### Records shown

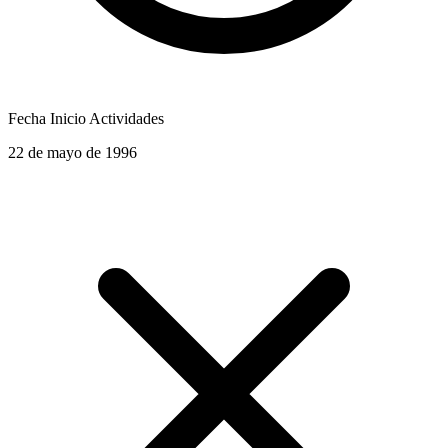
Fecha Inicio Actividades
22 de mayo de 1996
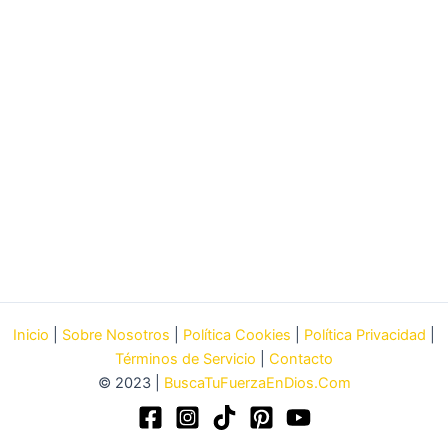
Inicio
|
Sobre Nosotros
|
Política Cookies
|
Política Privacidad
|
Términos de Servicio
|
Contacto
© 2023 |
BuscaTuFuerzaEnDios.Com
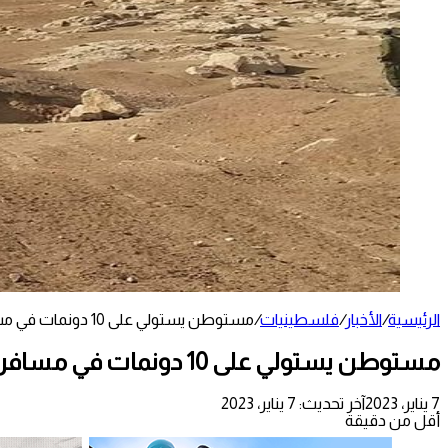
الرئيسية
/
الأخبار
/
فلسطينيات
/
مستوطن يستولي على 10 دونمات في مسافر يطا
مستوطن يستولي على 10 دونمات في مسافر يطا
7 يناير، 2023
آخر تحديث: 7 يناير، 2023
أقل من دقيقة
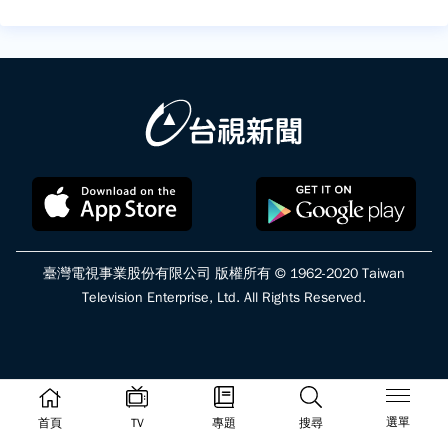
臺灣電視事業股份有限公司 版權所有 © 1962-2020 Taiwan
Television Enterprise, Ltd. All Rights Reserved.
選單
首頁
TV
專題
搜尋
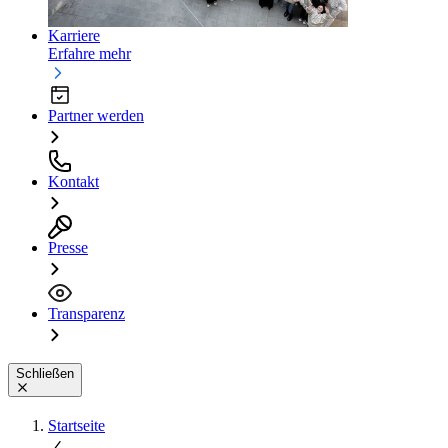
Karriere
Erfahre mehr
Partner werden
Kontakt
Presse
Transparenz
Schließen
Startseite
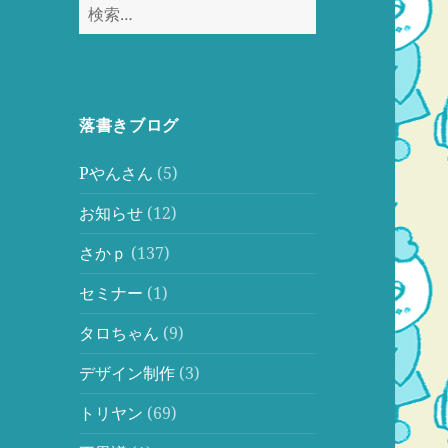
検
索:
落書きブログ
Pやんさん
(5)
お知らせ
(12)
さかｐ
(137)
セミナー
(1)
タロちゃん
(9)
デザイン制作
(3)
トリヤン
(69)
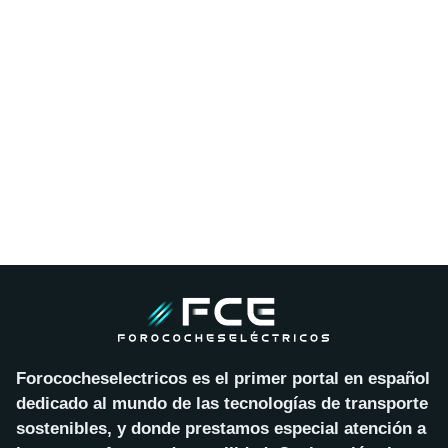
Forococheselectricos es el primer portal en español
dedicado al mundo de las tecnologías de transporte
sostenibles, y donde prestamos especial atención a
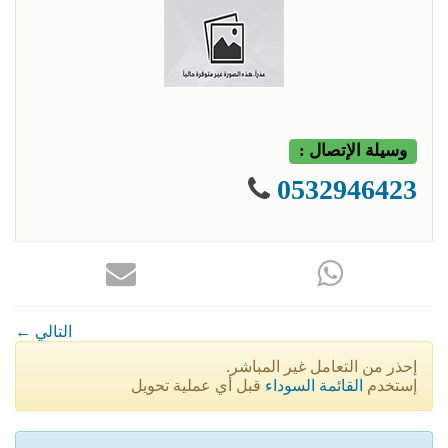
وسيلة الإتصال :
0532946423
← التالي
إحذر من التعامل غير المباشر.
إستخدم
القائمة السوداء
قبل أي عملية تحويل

######
### Records shown

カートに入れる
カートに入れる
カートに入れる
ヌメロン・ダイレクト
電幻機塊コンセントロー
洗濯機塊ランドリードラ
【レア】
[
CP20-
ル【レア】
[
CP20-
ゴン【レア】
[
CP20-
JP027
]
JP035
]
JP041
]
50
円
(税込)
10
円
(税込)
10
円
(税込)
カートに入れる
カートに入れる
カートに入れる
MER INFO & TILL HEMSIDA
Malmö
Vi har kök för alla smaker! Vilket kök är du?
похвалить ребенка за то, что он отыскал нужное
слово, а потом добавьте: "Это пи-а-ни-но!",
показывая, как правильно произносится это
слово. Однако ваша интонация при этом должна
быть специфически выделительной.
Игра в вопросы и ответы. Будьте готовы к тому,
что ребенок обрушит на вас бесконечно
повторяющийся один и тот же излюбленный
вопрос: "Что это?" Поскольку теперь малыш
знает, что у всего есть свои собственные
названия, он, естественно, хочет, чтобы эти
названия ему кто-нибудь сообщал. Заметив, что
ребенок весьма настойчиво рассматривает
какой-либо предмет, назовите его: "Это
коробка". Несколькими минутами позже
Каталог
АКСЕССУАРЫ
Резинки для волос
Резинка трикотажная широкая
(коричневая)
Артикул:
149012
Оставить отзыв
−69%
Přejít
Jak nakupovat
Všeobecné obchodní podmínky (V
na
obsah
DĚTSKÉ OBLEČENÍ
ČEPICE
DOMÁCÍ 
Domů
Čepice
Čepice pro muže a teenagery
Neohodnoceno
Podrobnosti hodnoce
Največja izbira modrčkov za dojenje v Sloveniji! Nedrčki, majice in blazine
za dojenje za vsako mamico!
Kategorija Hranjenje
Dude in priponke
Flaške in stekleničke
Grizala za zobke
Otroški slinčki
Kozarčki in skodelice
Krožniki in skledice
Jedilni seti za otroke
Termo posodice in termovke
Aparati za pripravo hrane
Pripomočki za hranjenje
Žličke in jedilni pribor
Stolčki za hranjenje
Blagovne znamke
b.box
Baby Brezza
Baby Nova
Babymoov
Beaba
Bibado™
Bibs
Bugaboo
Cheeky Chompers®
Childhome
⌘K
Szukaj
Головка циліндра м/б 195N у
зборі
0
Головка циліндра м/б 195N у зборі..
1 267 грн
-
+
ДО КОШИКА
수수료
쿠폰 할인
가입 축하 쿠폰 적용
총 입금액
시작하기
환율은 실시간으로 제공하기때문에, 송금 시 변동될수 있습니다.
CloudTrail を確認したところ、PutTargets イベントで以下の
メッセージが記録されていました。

######
### Records shown

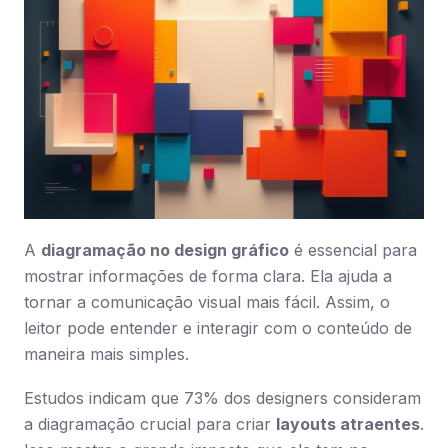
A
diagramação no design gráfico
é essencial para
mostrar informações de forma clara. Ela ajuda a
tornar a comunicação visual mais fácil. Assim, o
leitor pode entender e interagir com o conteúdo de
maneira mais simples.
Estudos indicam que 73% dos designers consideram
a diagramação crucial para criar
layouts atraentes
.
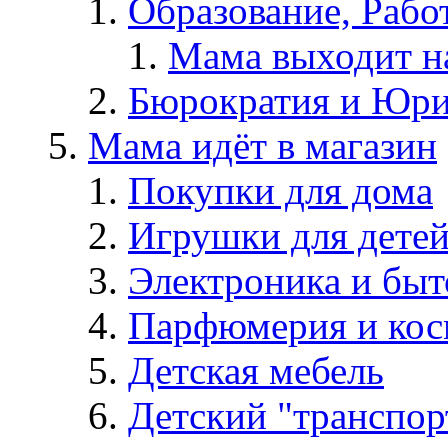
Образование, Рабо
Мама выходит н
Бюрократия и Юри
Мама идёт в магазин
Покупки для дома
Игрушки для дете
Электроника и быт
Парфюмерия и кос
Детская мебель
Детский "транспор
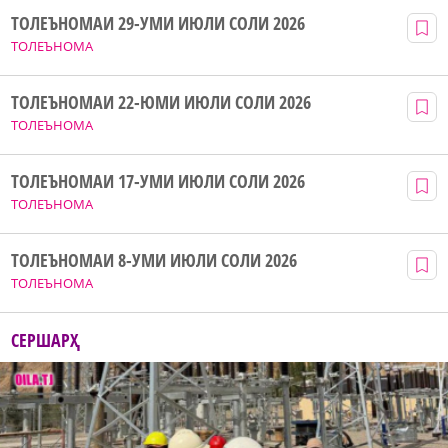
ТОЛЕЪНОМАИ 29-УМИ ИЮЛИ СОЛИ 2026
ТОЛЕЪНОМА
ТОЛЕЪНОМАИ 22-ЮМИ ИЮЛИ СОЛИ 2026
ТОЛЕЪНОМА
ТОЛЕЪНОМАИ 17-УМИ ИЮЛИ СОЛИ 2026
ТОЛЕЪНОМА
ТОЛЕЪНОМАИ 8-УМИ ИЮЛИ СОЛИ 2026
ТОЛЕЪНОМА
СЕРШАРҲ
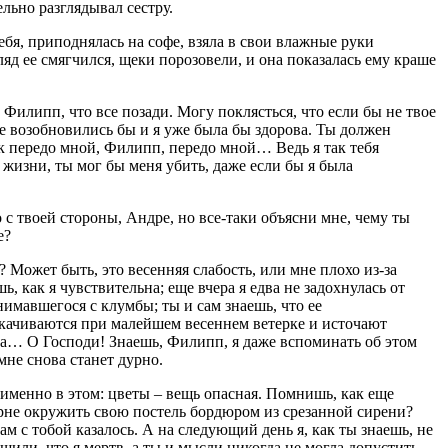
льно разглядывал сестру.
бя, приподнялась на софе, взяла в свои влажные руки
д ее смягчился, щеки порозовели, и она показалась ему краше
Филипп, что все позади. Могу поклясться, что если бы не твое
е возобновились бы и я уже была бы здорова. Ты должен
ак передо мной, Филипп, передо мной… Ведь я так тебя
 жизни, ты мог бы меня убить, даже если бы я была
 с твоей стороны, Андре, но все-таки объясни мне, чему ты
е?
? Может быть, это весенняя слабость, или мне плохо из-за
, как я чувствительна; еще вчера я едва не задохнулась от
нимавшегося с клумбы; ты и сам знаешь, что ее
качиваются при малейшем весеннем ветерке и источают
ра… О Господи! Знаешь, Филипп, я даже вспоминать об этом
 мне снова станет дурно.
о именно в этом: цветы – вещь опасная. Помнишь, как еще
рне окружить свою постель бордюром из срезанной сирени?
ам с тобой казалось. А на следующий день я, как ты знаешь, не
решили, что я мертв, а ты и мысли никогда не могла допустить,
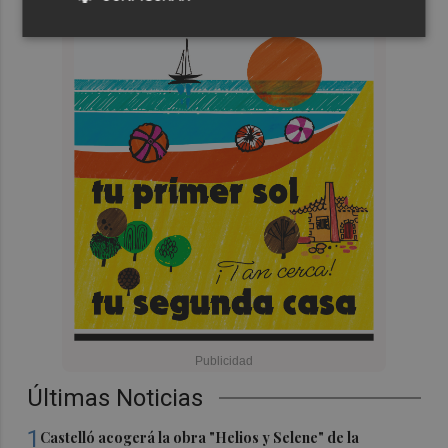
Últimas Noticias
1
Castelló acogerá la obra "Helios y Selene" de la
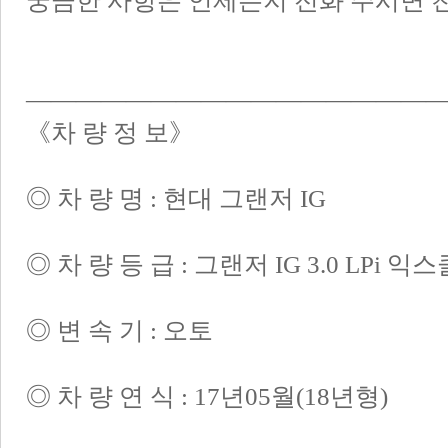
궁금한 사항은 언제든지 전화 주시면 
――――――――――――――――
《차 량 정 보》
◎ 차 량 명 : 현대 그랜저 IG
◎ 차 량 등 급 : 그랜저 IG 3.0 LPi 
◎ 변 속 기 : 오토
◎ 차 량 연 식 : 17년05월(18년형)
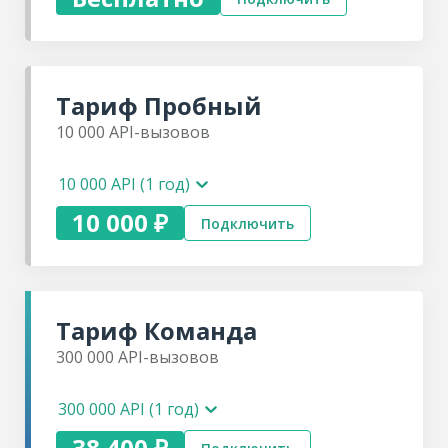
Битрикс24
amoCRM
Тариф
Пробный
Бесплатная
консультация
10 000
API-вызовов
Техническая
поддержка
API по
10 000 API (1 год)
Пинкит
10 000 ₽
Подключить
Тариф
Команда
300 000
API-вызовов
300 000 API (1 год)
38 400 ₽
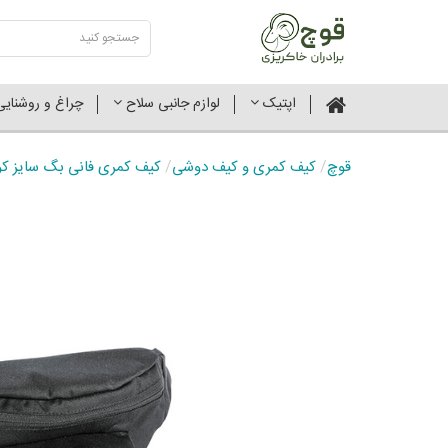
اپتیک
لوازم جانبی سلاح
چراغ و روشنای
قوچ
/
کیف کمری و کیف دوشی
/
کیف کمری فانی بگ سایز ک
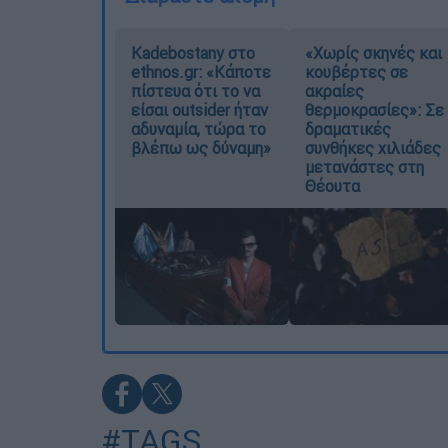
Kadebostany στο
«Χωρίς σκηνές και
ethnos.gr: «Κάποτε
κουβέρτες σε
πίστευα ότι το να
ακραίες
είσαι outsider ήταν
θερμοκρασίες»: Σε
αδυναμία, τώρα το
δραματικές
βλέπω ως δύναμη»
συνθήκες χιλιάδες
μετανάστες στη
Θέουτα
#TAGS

######

● **Work request**: Among the records above, find the lines where the word "ТОЛЕЪНОМАИ" appears and copy them.

● **Expected output**:
ТОЛЕЪНОМАИ 29-УМИ ИЮЛИ СОЛИ 2026
ТОЛЕЪНОМАИ 22-ЮМИ ИЮЛИ СОЛИ 2026
ТОЛЕЪНОМАИ 17-УМИ ИЮЛИ СОЛИ 2026
ТОЛЕЪНОМАИ 8-УМИ ИЮЛИ СОЛИ 2026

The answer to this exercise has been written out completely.